[Stored records]
__________________________________________________

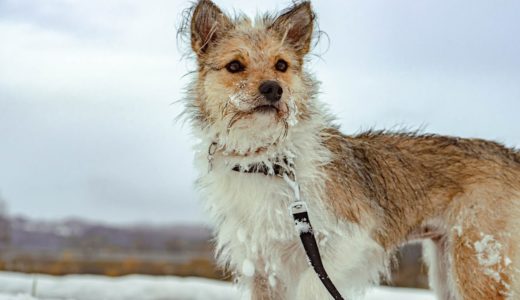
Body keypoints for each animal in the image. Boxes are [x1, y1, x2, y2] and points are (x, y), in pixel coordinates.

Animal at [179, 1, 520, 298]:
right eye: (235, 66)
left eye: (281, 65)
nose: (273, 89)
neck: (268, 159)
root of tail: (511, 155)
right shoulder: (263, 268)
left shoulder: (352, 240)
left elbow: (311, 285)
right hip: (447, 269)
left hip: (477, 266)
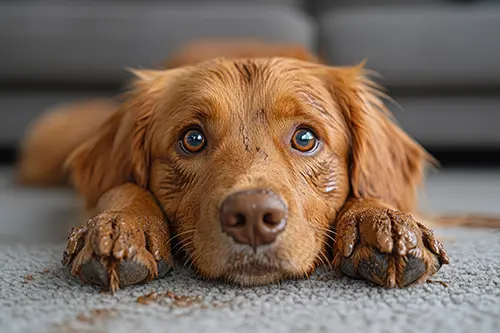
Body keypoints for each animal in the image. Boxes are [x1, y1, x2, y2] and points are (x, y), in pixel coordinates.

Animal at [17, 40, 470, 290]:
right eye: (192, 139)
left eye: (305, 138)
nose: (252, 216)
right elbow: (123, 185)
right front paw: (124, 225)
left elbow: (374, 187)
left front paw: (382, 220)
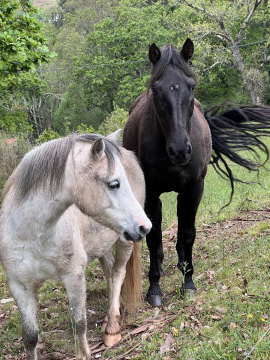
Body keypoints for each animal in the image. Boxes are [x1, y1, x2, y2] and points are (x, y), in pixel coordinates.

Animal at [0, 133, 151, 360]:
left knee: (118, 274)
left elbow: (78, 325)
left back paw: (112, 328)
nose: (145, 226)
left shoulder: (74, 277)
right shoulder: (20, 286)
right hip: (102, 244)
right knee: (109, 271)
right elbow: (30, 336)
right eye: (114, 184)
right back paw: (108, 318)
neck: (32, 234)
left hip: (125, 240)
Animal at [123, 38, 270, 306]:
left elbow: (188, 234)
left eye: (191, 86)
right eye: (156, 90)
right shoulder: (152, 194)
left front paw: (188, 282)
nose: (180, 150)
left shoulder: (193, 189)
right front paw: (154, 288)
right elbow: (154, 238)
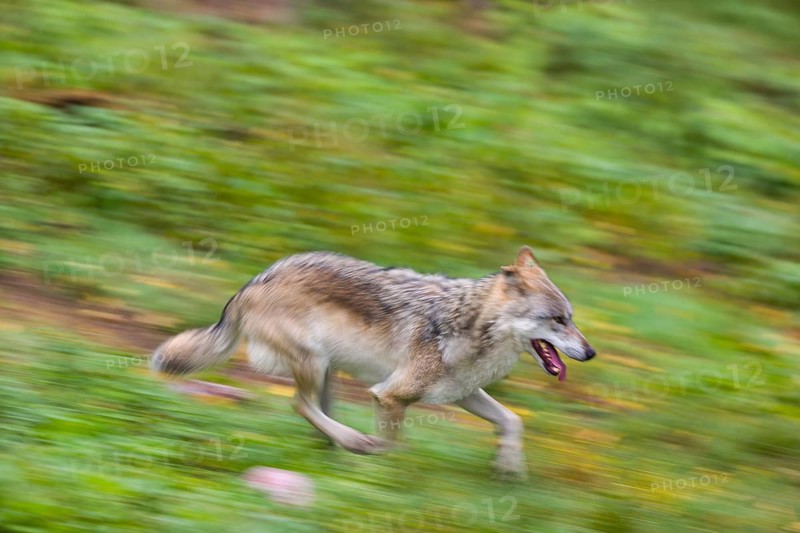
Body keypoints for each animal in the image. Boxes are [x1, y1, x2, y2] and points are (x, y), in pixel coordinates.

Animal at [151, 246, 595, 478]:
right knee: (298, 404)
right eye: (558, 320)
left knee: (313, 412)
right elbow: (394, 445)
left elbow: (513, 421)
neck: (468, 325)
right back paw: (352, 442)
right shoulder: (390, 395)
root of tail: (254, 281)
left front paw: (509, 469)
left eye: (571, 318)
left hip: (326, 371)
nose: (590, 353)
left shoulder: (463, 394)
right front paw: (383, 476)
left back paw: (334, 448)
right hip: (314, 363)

__________________________________________________

The problem: Retype the data word for word and keep the pictures out of it.

Solution for this problem:
Body keypoints for each animal in the image. Boxes are [x1, y1, x2, y2] and points are (x, y), in pixel coordinates.

Animal at [179, 1, 520, 298]:
right eye: (235, 66)
left eye: (281, 65)
nose: (273, 89)
neck: (268, 159)
root of tail: (511, 155)
right shoulder: (263, 268)
left shoulder: (352, 240)
left elbow: (311, 285)
right hip: (447, 269)
left hip: (477, 266)
Body keypoints for each animal in the image. Boxes are [x1, y1, x2, y2] and points are (x, y), in pixel coordinates.

Animal at [17, 40, 470, 290]:
right eye: (192, 139)
left eye: (305, 138)
nose: (252, 216)
right elbow: (123, 185)
right front paw: (124, 225)
left elbow: (374, 187)
left front paw: (382, 220)
Body keypoints for each animal in the image. Boxes are [x1, y1, x2, y2] and points are (x, y), in pixel coordinates.

Animal at [0, 133, 151, 360]:
left knee: (118, 274)
left elbow: (78, 325)
left back paw: (112, 328)
nose: (145, 226)
left shoulder: (74, 277)
right shoulder: (20, 286)
right hip: (102, 244)
right knee: (109, 271)
right elbow: (30, 336)
right eye: (114, 184)
right back paw: (108, 318)
neck: (32, 234)
left hip: (125, 240)
Animal at [123, 38, 270, 306]:
left elbow: (188, 234)
left eye: (191, 86)
right eye: (156, 90)
right shoulder: (152, 194)
left front paw: (188, 282)
nose: (180, 150)
left shoulder: (193, 189)
right front paw: (154, 288)
right elbow: (154, 238)
Body keypoints for each animal in the image. Boxes are [x1, y1, x2, y2] and points are (x, y), in pixel coordinates.

Animal at [151, 246, 595, 478]:
right knee: (298, 404)
right eye: (558, 320)
left knee: (313, 412)
right elbow: (394, 445)
left elbow: (513, 421)
neck: (468, 325)
right back paw: (352, 442)
right shoulder: (390, 395)
root of tail: (254, 281)
left front paw: (509, 469)
left eye: (571, 318)
left hip: (326, 371)
nose: (590, 353)
left shoulder: (463, 394)
right front paw: (383, 476)
left back paw: (334, 448)
right hip: (314, 363)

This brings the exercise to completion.